Is it possible to sum up the peculiar, passionate, unconventional and often contradictory nature of Cretan people? Only if you look in the right place… We tried the one-acre rocky land on the top of the island’s highest mountain, the ‘mythical’ Psiloritis, also know as mount Ida, home to Zeus and a pilgrimage site since antiquity.
The main ‘character’ of this 52 minutes documentary is this mountain, specifically its summit, Timios Stavros that attracts people like a magnet until now. Why do they still ascent?
Though not considered a difficult climb by most standards, it is quite challenging because of the extremely strong winds, the rugged relief and the low temperatures. The only valid response to the question “why Psiloritis” is a tautologous one: “because it is Psiloritis.”
This mountain is the soul of Crete, a land so complicated and diverse.

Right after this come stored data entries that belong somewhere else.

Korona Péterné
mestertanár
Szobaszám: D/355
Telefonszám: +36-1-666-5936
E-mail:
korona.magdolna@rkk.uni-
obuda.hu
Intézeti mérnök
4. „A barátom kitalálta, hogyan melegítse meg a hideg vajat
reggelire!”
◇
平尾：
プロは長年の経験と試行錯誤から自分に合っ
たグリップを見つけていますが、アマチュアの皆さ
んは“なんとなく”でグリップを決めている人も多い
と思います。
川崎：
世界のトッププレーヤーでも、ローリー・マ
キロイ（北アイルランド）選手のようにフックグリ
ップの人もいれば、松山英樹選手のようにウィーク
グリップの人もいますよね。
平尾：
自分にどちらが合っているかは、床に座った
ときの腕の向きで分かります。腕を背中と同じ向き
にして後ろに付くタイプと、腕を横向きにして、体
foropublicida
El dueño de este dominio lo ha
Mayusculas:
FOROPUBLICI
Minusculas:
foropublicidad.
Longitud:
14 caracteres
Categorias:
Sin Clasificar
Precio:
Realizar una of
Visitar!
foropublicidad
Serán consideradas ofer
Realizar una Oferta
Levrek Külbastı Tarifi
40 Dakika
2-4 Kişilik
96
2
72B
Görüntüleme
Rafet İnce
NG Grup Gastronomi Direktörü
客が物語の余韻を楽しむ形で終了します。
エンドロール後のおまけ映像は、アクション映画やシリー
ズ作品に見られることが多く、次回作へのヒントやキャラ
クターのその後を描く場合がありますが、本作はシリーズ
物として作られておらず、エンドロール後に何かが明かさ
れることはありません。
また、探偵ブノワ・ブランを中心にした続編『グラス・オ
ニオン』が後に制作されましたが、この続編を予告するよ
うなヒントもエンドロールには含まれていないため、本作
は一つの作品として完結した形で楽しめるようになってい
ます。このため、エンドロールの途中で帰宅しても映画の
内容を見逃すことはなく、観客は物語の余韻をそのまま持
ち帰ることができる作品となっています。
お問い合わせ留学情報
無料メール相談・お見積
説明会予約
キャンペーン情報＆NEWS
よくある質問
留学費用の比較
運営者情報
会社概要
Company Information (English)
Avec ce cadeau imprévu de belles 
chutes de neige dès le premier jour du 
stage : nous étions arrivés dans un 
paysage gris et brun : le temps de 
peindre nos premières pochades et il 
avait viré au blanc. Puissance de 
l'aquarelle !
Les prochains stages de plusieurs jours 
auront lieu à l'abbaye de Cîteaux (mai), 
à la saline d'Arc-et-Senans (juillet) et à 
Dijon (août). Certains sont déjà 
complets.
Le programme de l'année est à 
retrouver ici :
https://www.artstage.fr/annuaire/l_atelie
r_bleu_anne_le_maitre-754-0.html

Crete is a very popular tourist destination with around 2 millions visitors each year. However, very few of them, even the other Greeks, manage to penetrate its world. Cretans have the reputation of being extremely hospitable, hotheaded, passionate for freedom, open-minded and at the same time full of superstitions. They are somewhat Christian somewhat pagan. They are crazy about music and rhyming couplets. They possess and use guns, they practice personal vengeance (vendetta), they are goat thieves for fun. How much of all this is true?